Étiquettes

Autre version. Dans cette période sanitaire difficile, il y a les entreprises qui engrangent d’énormes bénéfices, d’autres qui pleurent des pertes abyssales … mais à la fin, l’état et les banques se défausseront … donc … les salariés trinqueront (chômage de masse) et tous les Français imposables seront à contribution. MC

Plus de 1.800 milliards d’euros ! La dette accumulée par les entreprises, en hausse chaque année, se rapproche de celle de l’État (plus de 2.400 milliards). Les entreprises n’étaient pourtant endettées qu’à hauteur de 800 milliards en 2004 (1).

Nous serions tous endettés? Non, car un petit village résiste encore et toujours à la dette: nous, les ménages français, qui épargnons, beaucoup trop d’ailleurs.

Et puis, il faut rappeler que la dette, loin d’être un mal, comme le pensent les curés et les Allemands, est le moyen de l’enrichissement. C’est grâce à elle que les richesses des familles se sont constituées. C’est par l’emprunt immobilier que vous avez pu, peut-être, acheter cette jolie maison, que vous transmettrez à vos enfants. Donc, vive la dette!

  • Toute la question est : à quoi sert la dette contractée par les entreprises ? Avec cet argent, elles peuvent faire trois choses.
  • Investir : très bien.
  • Garder l’argent par-devers elles : pourquoi pas?
  • Acheter très cher d’autres entreprises sur les marchés financiers : mal.

Les grandes entreprises françaises font un peu les trois.

Elles sont néanmoins de plus en plus nombreuses à faire leurs emplettes aux États-Unis, en Asie ou ailleurs, parce que le meilleur moyen de battre un concurrent, c’est de l’avaler tout cru. Avez-vous remarqué, entre deux annonces de plans de licenciements, comment la Bourse se porte bien? Wall Street vole de record en record, c’est formidable.

Or cela veut dire que les entreprises valent cher, puisque leur valeur est égale au montant de chacune de leurs actions, multiplié par le nombre d’actions. Ainsi, la presse économique est tout émoustillée parce que, si vous voulez acheter l’entreprise Apple pour impressionner votre copain, il va falloir désormais débourser 2.000 milliards d’euros, soit plus que la valeur des 40 plus grandes entreprises françaises, celles qui peuplent le célèbre CAC 40 (LVMH, L’Oréal, Sanofi, Total…).

Arrêtons-nous un moment: pourquoi acheter des entreprises, alors qu’elles coûtent si cher? La base du bonheur marchand est d’acheter pas cher et de revendre cher, non? Eh bien, non : car cette valeur élevée est enregistrée à l’actif des entreprises acheteuses à leur prix d’achat, et donc, plus elles achètent cher, plus elles sont riches !

Comme l’explique Christian Chavagneux, cet étrange mécanisme a un nom trop mignon : goodwill(2).

Aujourd’hui, les taux d’intérêt sont bas, donc les boîtes peuvent continuer à lever des milliards en toute tranquillité. Mais si les taux devaient remonter… La situation commence à donner des sueurs froides à la Banque de France et au Haut Conseil de stabilité financière. Évidemment, ces gens sont polis, donc cela donne des trucs apparemment inoffensifs, du type : « La dynamique observée ces dernières années a conduit la France à un taux d’endettement des agents privés non financiers [les entreprises] aujourd’hui élevé, et qui est supérieur à la moyenne de la zone euro(3). »

Mais la réalité est que nous dansons sur un volcan.
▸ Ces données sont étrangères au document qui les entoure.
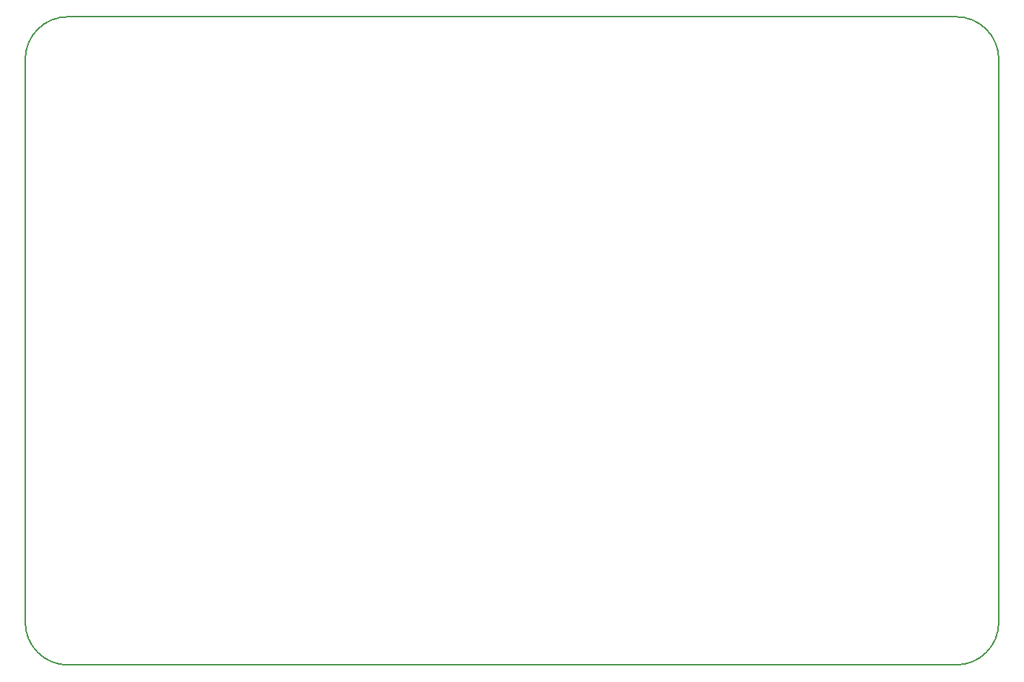
<source format=gbr>
G04 #@! TF.GenerationSoftware,KiCad,Pcbnew,(5.1.4-0-10_14)*
G04 #@! TF.CreationDate,2020-04-27T22:32:42-07:00*
G04 #@! TF.ProjectId,LED_Board_s_,4c45445f-426f-4617-9264-5f735f2e6b69,rev?*
G04 #@! TF.SameCoordinates,Original*
G04 #@! TF.FileFunction,Profile,NP*
%FSLAX46Y46*%
G04 Gerber Fmt 4.6, Leading zero omitted, Abs format (unit mm)*
G04 Created by KiCad (PCBNEW (5.1.4-0-10_14)) date 2020-04-27 22:32:42*
%MOMM*%
%LPD*%
G04 APERTURE LIST*
%ADD10C,0.200000*%
G04 APERTURE END LIST*
D10*
X124360000Y-97210000D02*
X72210000Y-97210000D01*
X129360000Y-59110000D02*
X129359999Y-92210000D01*
X129359999Y-92210000D02*
G75*
G02X124360000Y-97209999I-4999999J0D01*
G01*
X20060002Y-97209999D02*
G75*
G02X15060001Y-92210000I-1J5000000D01*
G01*
X124359999Y-21010001D02*
G75*
G02X129359999Y-26010001I0J-5000000D01*
G01*
X129360000Y-59110000D02*
X129360000Y-26010000D01*
X20060000Y-97209999D02*
X72210000Y-97210000D01*
X15060000Y-26010000D02*
G75*
G02X20060000Y-21010000I5000000J0D01*
G01*
X15060000Y-59110000D02*
X15060000Y-26010000D01*
X15060000Y-59110000D02*
X15060001Y-92210000D01*
X20060000Y-21010000D02*
X124360000Y-21010001D01*
M02*

</source>
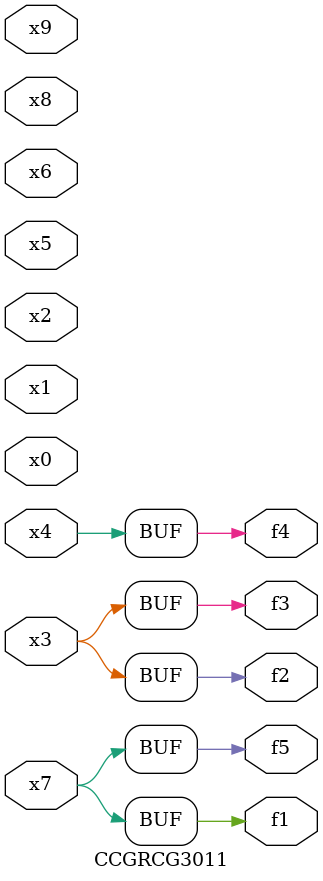
<source format=v>
module CCGRCG3011(
	input x0, x1, x2, x3, x4, x5, x6, x7, x8, x9,
	output f1, f2, f3, f4, f5
);
	assign f1 = x7;
	assign f2 = x3;
	assign f3 = x3;
	assign f4 = x4;
	assign f5 = x7;
endmodule

</source>
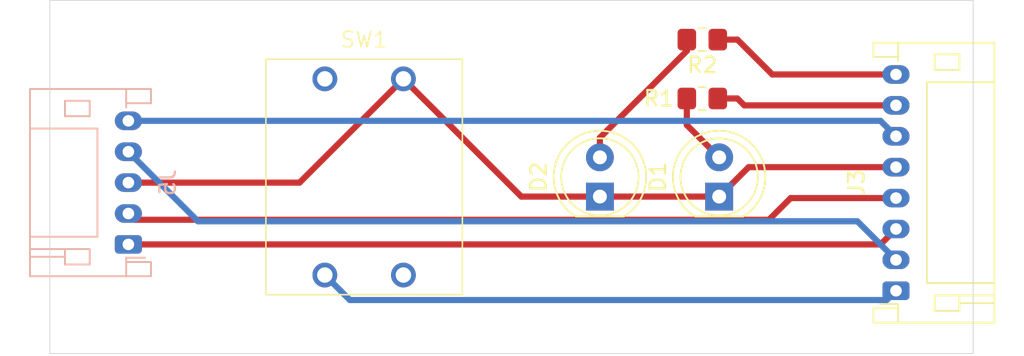
<source format=kicad_pcb>
(kicad_pcb
	(version 20241229)
	(generator "pcbnew")
	(generator_version "9.0")
	(general
		(thickness 1.6)
		(legacy_teardrops no)
	)
	(paper "A4")
	(layers
		(0 "F.Cu" signal)
		(2 "B.Cu" signal)
		(9 "F.Adhes" user "F.Adhesive")
		(11 "B.Adhes" user "B.Adhesive")
		(13 "F.Paste" user)
		(15 "B.Paste" user)
		(5 "F.SilkS" user "F.Silkscreen")
		(7 "B.SilkS" user "B.Silkscreen")
		(1 "F.Mask" user)
		(3 "B.Mask" user)
		(17 "Dwgs.User" user "User.Drawings")
		(19 "Cmts.User" user "User.Comments")
		(21 "Eco1.User" user "User.Eco1")
		(23 "Eco2.User" user "User.Eco2")
		(25 "Edge.Cuts" user)
		(27 "Margin" user)
		(31 "F.CrtYd" user "F.Courtyard")
		(29 "B.CrtYd" user "B.Courtyard")
		(35 "F.Fab" user)
		(33 "B.Fab" user)
		(39 "User.1" user)
		(41 "User.2" user)
		(43 "User.3" user)
		(45 "User.4" user)
	)
	(setup
		(pad_to_mask_clearance 0)
		(allow_soldermask_bridges_in_footprints no)
		(tenting front back)
		(pcbplotparams
			(layerselection 0x00000000_00000000_55555555_5755f5ff)
			(plot_on_all_layers_selection 0x00000000_00000000_00000000_00000000)
			(disableapertmacros no)
			(usegerberextensions no)
			(usegerberattributes yes)
			(usegerberadvancedattributes yes)
			(creategerberjobfile yes)
			(dashed_line_dash_ratio 12.000000)
			(dashed_line_gap_ratio 3.000000)
			(svgprecision 4)
			(plotframeref no)
			(mode 1)
			(useauxorigin no)
			(hpglpennumber 1)
			(hpglpenspeed 20)
			(hpglpendiameter 15.000000)
			(pdf_front_fp_property_popups yes)
			(pdf_back_fp_property_popups yes)
			(pdf_metadata yes)
			(pdf_single_document no)
			(dxfpolygonmode yes)
			(dxfimperialunits yes)
			(dxfusepcbnewfont yes)
			(psnegative no)
			(psa4output no)
			(plot_black_and_white yes)
			(sketchpadsonfab no)
			(plotpadnumbers no)
			(hidednponfab no)
			(sketchdnponfab yes)
			(crossoutdnponfab yes)
			(subtractmaskfromsilk no)
			(outputformat 1)
			(mirror no)
			(drillshape 1)
			(scaleselection 1)
			(outputdirectory "")
		)
	)
	(net 0 "")
	(net 1 "Net-(D1-A)")
	(net 2 "Net-(D2-A)")
	(net 3 "Net-(J3-Pin_2)")
	(net 4 "Net-(J3-Pin_7)")
	(net 5 "Net-(J3-Pin_6)")
	(net 6 "Net-(J3-Pin_8)")
	(net 7 "Net-(J3-Pin_3)")
	(net 8 "Net-(J3-Pin_1)")
	(net 9 "unconnected-(SW1-Pad1)")
	(net 10 "/GND")
	(net 11 "unconnected-(SW1-Pad4)")
	(net 12 "/3V3")
	(footprint "Resistor_SMD:R_0805_2012Metric_Pad1.20x1.40mm_HandSolder" (layer "F.Cu") (at 162.83 95.25 180))
	(footprint "LED_THT:LED_D5.0mm_Clear" (layer "F.Cu") (at 163.92 105.41 90))
	(footprint "LED_THT:LED_D5.0mm_Clear" (layer "F.Cu") (at 156.21 105.41 90))
	(footprint "Connector_JST:JST_PH_S8B-PH-K_1x08_P2.00mm_Horizontal" (layer "F.Cu") (at 175.35 111.5065 90))
	(footprint "Resistor_SMD:R_0805_2012Metric_Pad1.20x1.40mm_HandSolder" (layer "F.Cu") (at 162.83 99.06 180))
	(footprint "Custom Footprints:Pushbutton 12x12x7.3" (layer "F.Cu") (at 140.97 112.395))
	(footprint "Connector_JST:JST_PH_S5B-PH-K_1x05_P2.00mm_Horizontal" (layer "B.Cu") (at 125.73 108.5065 90))
	(gr_rect
		(start 120.65 92.71)
		(end 180.34 115.57)
		(stroke
			(width 0.05)
			(type default)
		)
		(fill no)
		(layer "Edge.Cuts")
		(uuid "be3531e6-113e-4eb6-ad86-6bc35ba9dc18")
	)
	(segment
		(start 163.92 102.87)
		(end 161.83 100.78)
		(width 0.4)
		(layer "F.Cu")
		(net 1)
		(uuid "46ebd1ac-43c5-4065-98be-cea642904226")
	)
	(segment
		(start 161.83 100.78)
		(end 161.83 99.06)
		(width 0.4)
		(layer "F.Cu")
		(net 1)
		(uuid "5d1db2f8-a7e9-4840-93b2-4006025c65f1")
	)
	(segment
		(start 156.21 101.6)
		(end 161.83 95.98)
		(width 0.4)
		(layer "F.Cu")
		(net 2)
		(uuid "86bac064-0a5d-419a-b77b-37821a147881")
	)
	(segment
		(start 161.83 95.98)
		(end 161.83 95.25)
		(width 0.4)
		(layer "F.Cu")
		(net 2)
		(uuid "d2575b57-57ce-4998-81ae-929572b924a3")
	)
	(segment
		(start 156.21 102.87)
		(end 156.21 101.6)
		(width 0.4)
		(layer "F.Cu")
		(net 2)
		(uuid "e235ffbc-d3a9-4042-ae01-64160a07fdab")
	)
	(segment
		(start 125.73 102.5065)
		(end 130.23253 107.00903)
		(width 0.4)
		(layer "B.Cu")
		(net 3)
		(uuid "90e7162d-18cd-42b8-b442-7629b8ae1a53")
	)
	(segment
		(start 172.85253 107.00903)
		(end 175.35 109.5065)
		(width 0.4)
		(layer "B.Cu")
		(net 3)
		(uuid "9cbb8124-114f-4df9-99cf-a969d81df1b8")
	)
	(segment
		(start 130.23253 107.00903)
		(end 172.85253 107.00903)
		(width 0.4)
		(layer "B.Cu")
		(net 3)
		(uuid "e0ebdc4e-1efc-416f-8fd9-7736982e4079")
	)
	(segment
		(start 165.1 99.06)
		(end 165.5465 99.5065)
		(width 0.4)
		(layer "F.Cu")
		(net 4)
		(uuid "21468ea4-b217-4764-8ee8-4af8ebc52323")
	)
	(segment
		(start 163.83 99.06)
		(end 165.1 99.06)
		(width 0.4)
		(layer "F.Cu")
		(net 4)
		(uuid "32c76248-8c93-4cfe-97c6-72af3fa2efea")
	)
	(segment
		(start 165.5465 99.5065)
		(end 175.35 99.5065)
		(width 0.4)
		(layer "F.Cu")
		(net 4)
		(uuid "59274baa-5307-40f2-98a0-4f27e1db8d18")
	)
	(segment
		(start 125.73 100.5065)
		(end 174.35 100.5065)
		(width 0.4)
		(layer "B.Cu")
		(net 5)
		(uuid "62af4f14-7f9a-4960-9cfb-a646333de3f5")
	)
	(segment
		(start 174.35 100.5065)
		(end 175.35 101.5065)
		(width 0.4)
		(layer "B.Cu")
		(net 5)
		(uuid "883534b8-84d6-424b-a382-40cc9c1793aa")
	)
	(segment
		(start 167.3565 97.5065)
		(end 175.35 97.5065)
		(width 0.4)
		(layer "F.Cu")
		(net 6)
		(uuid "0fab1ea7-604c-4956-a725-28dbefcbe2dd")
	)
	(segment
		(start 165.1 95.25)
		(end 167.3565 97.5065)
		(width 0.4)
		(layer "F.Cu")
		(net 6)
		(uuid "79a7ab3d-6830-4360-b34e-ca9773853b89")
	)
	(segment
		(start 163.83 95.25)
		(end 165.1 95.25)
		(width 0.4)
		(layer "F.Cu")
		(net 6)
		(uuid "b0ea3d44-21af-4361-9b2f-93433ba34252")
	)
	(segment
		(start 174.35 108.5065)
		(end 175.35 107.5065)
		(width 0.4)
		(layer "F.Cu")
		(net 7)
		(uuid "d3da983b-cd6f-4768-9023-9382707970a4")
	)
	(segment
		(start 125.73 108.5065)
		(end 174.35 108.5065)
		(width 0.4)
		(layer "F.Cu")
		(net 7)
		(uuid "da754452-38f9-4147-b061-5e77ba3feb45")
	)
	(segment
		(start 140.0465 112.1065)
		(end 174.75 112.1065)
		(width 0.4)
		(layer "B.Cu")
		(net 8)
		(uuid "0f3b1b95-cdf6-4c05-bf87-bbfc22d47c7b")
	)
	(segment
		(start 174.75 112.1065)
		(end 175.35 111.5065)
		(width 0.4)
		(layer "B.Cu")
		(net 8)
		(uuid "ad14fca0-d9bb-4dcb-96b9-41f1fcb76e6b")
	)
	(segment
		(start 138.43 110.49)
		(end 140.0465 112.1065)
		(width 0.4)
		(layer "B.Cu")
		(net 8)
		(uuid "dc2f498b-4878-4c77-9689-b1bde96cd724")
	)
	(segment
		(start 136.7935 104.5065)
		(end 143.51 97.79)
		(width 0.4)
		(layer "F.Cu")
		(net 10)
		(uuid "02ce0f9b-b9dd-4e13-90f9-5668ccc6773a")
	)
	(segment
		(start 151.13 105.41)
		(end 143.51 97.79)
		(width 0.4)
		(layer "F.Cu")
		(net 10)
		(uuid "0f994657-4ce7-4f3b-aa03-d2635f2f6904")
	)
	(segment
		(start 156.21 105.41)
		(end 151.13 105.41)
		(width 0.4)
		(layer "F.Cu")
		(net 10)
		(uuid "717df8fe-4a5e-4983-a06c-23c0b789a327")
	)
	(segment
		(start 175.35 103.5065)
		(end 165.8235 103.5065)
		(width 0.4)
		(layer "F.Cu")
		(net 10)
		(uuid "9cb6e7c4-f28f-4039-920c-ac973c2ae671")
	)
	(segment
		(start 165.8235 103.5065)
		(end 163.92 105.41)
		(width 0.4)
		(layer "F.Cu")
		(net 10)
		(uuid "f12e32a8-a691-4810-90dd-1d2b8d9900ad")
	)
	(segment
		(start 125.73 104.5065)
		(end 136.7935 104.5065)
		(width 0.4)
		(layer "F.Cu")
		(net 10)
		(uuid "f1a949b4-5238-4b79-9e4d-d5847f9ecb3f")
	)
	(segment
		(start 163.92 105.41)
		(end 156.21 105.41)
		(width 0.4)
		(layer "F.Cu")
		(net 10)
		(uuid "ff8daaaf-e273-4604-b0ec-fbd331bae898")
	)
	(segment
		(start 168.54175 105.5065)
		(end 167.13725 106.911)
		(width 0.4)
		(layer "F.Cu")
		(net 12)
		(uuid "172a2f72-ee1d-466d-b973-637bd5858390")
	)
	(segment
		(start 167.13725 106.911)
		(end 126.1345 106.911)
		(width 0.4)
		(layer "F.Cu")
		(net 12)
		(uuid "495d06cf-75af-4b90-b6ea-3ccfe3256fd9")
	)
	(segment
		(start 175.35 105.5065)
		(end 168.54175 105.5065)
		(width 0.4)
		(layer "F.Cu")
		(net 12)
		(uuid "5f3bc51e-9db9-4b71-bd36-994cab407596")
	)
	(segment
		(start 126.1345 106.911)
		(end 125.73 106.5065)
		(width 0.4)
		(layer "F.Cu")
		(net 12)
		(uuid "f1cac8a7-2051-40a4-8b29-9abd859a10c7")
	)
	(zone
		(net 0)
		(net_name "")
		(layer "F.SilkS")
		(uuid "35aca0cd-50ce-4364-8e69-fac42e02ceb4")
		(hatch edge 0.5)
		(connect_pads
			(clearance 0)
		)
		(min_thickness 0.25)
		(filled_areas_thickness no)
		(keepout
			(tracks allowed)
			(vias allowed)
			(pads allowed)
			(copperpour allowed)
			(footprints not_allowed)
		)
		(placement
			(enabled no)
			(sheetname "/")
		)
		(fill
			(thermal_gap 0.5)
			(thermal_bridge_width 0.5)
		)
		(polygon
			(pts
				(xy 170.91 114.3) (xy 170.91 93.98) (xy 168.91 93.98) (xy 168.91 114.3)
			)
		)
	)
	(zone
		(net 0)
		(net_name "")
		(layer "F.SilkS")
		(uuid "807e0692-bd2a-49ea-ba1c-27d5176d2748")
		(hatch edge 0.5)
		(connect_pads
			(clearance 0)
		)
		(min_thickness 0.25)
		(filled_areas_thickness no)
		(keepout
			(tracks allowed)
			(vias allowed)
			(pads allowed)
			(copperpour allowed)
			(footprints not_allowed)
		)
		(placement
			(enabled no)
			(sheetname "/")
		)
		(fill
			(thermal_gap 0.5)
			(thermal_bridge_width 0.5)
		)
		(polygon
			(pts
				(xy 130.62 93.98) (xy 132.62 93.98) (xy 132.600015 114.3) (xy 130.600015 114.3)
			)
		)
	)
	(embedded_fonts no)
)

</source>
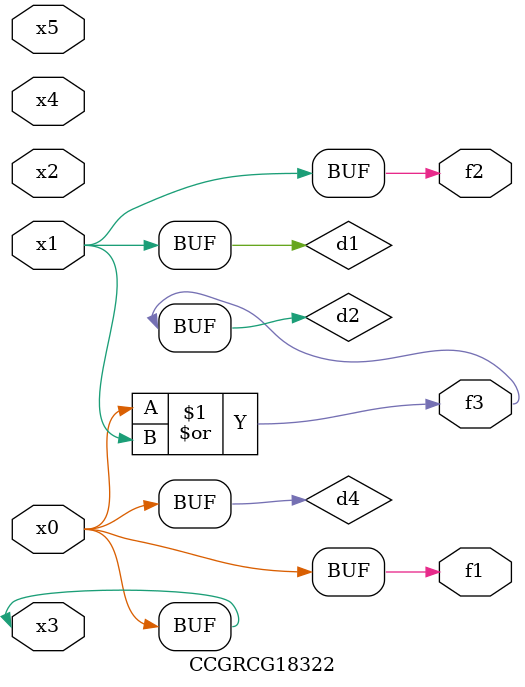
<source format=v>
module CCGRCG18322(
	input x0, x1, x2, x3, x4, x5,
	output f1, f2, f3
);

	wire d1, d2, d3, d4;

	and (d1, x1);
	or (d2, x0, x1);
	nand (d3, x0, x5);
	buf (d4, x0, x3);
	assign f1 = d4;
	assign f2 = d1;
	assign f3 = d2;
endmodule

</source>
  • Nous savions que la dette des États s’envolait.
  • Désormais, celle des entreprises aussi.
  • Or l’épargne de papy-mamy ne pourra pas éponger les dettes de tout le monde.
  • Face à cela, les banques centrales sont des pompiers pyromanes.

Certes, en maintenant des taux d’intérêt à 0%, elles évitent les défaillances des prêteurs Mais ce sont ces mêmes taux à 0%, c’est-à-dire l’argent gratuit, qui alimentent le feu de la spéculation financière comme jamais.


Jacques Littauer. Charlie Hebdo. 26/08/2020


  1. «La dette des entreprises françaises continue de s’alourdir » (Les Échos, 11 août 2020).
  2. « L’inquiétante envolée de la dette de nos grandes entreprises », par Christian Chavagneux (Xerfi Canal, 8 février 2018).
  3. «Flambée du crédit: le Haut conseil de stabilité financière maintient sa vigilance » (La Tribune, 12 juin 2019).